Which lines of the listing hold the string "https"? Copy those lines.

[DATA LISTING — start]

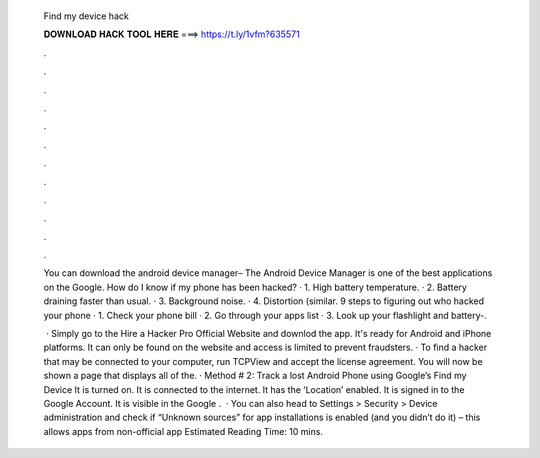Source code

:   Find my device hack
  
  
  
  𝐃𝐎𝐖𝐍𝐋𝐎𝐀𝐃 𝐇𝐀𝐂𝐊 𝐓𝐎𝐎𝐋 𝐇𝐄𝐑𝐄 ===> https://t.ly/1vfm?635571
  
  
  
  .
  
  
  
  .
  
  
  
  .
  
  
  
  .
  
  
  
  .
  
  
  
  .
  
  
  
  .
  
  
  
  .
  
  
  
  .
  
  
  
  .
  
  
  
  .
  
  
  
  .
  
  You can download the android device manager– The Android Device Manager is one of the best applications on the Google. How do I know if my phone has been hacked? · 1. High battery temperature. · 2. Battery draining faster than usual. · 3. Background noise. · 4. Distortion (similar. 9 steps to figuring out who hacked your phone · 1. Check your phone bill · 2. Go through your apps list · 3. Look up your flashlight and battery-.
  
   · Simply go to the Hire a Hacker Pro Official Website and downlod the app. It's ready for Android and iPhone platforms. It can only be found on the website and access is limited to prevent fraudsters. · To find a hacker that may be connected to your computer, run TCPView and accept the license agreement. You will now be shown a page that displays all of the. · Method # 2: Track a lost Android Phone using Google’s Find my Device It is turned on. It is connected to the internet. It has the ‘Location’ enabled. It is signed in to the Google Account. It is visible in the Google .  · You can also head to Settings > Security > Device administration and check if “Unknown sources” for app installations is enabled (and you didn’t do it) – this allows apps from non-official app Estimated Reading Time: 10 mins.
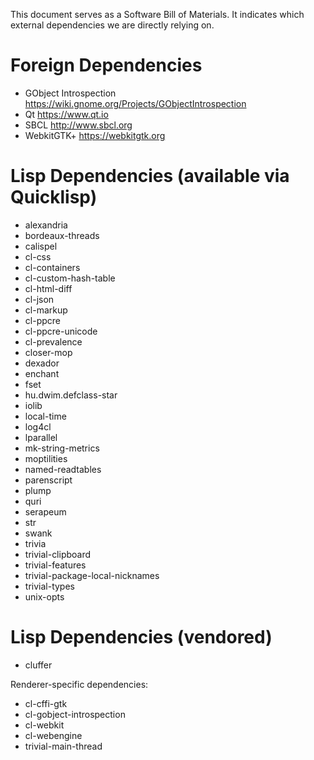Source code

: This document serves as a Software Bill of Materials.  It indicates
which external dependencies we are directly relying on.

* Foreign Dependencies
- GObject Introspection https://wiki.gnome.org/Projects/GObjectIntrospection
- Qt https://www.qt.io
- SBCL http://www.sbcl.org
- WebkitGTK+ https://webkitgtk.org

* Lisp Dependencies (available via Quicklisp)
- alexandria
- bordeaux-threads
- calispel
- cl-css
- cl-containers
- cl-custom-hash-table
- cl-html-diff
- cl-json
- cl-markup
- cl-ppcre
- cl-ppcre-unicode
- cl-prevalence
- closer-mop
- dexador
- enchant
- fset
- hu.dwim.defclass-star
- iolib
- local-time
- log4cl
- lparallel
- mk-string-metrics
- moptilities
- named-readtables
- parenscript
- plump
- quri
- serapeum
- str
- swank
- trivia
- trivial-clipboard
- trivial-features
- trivial-package-local-nicknames
- trivial-types
- unix-opts

* Lisp Dependencies (vendored)
- cluffer

Renderer-specific dependencies:
- cl-cffi-gtk
- cl-gobject-introspection
- cl-webkit
- cl-webengine
- trivial-main-thread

[DATA LISTING — finish]

THE ANSWER =>
  𝐃𝐎𝐖𝐍𝐋𝐎𝐀𝐃 𝐇𝐀𝐂𝐊 𝐓𝐎𝐎𝐋 𝐇𝐄𝐑𝐄 ===> https://t.ly/1vfm?635571
- GObject Introspection https://wiki.gnome.org/Projects/GObjectIntrospection
- Qt https://www.qt.io
- WebkitGTK+ https://webkitgtk.org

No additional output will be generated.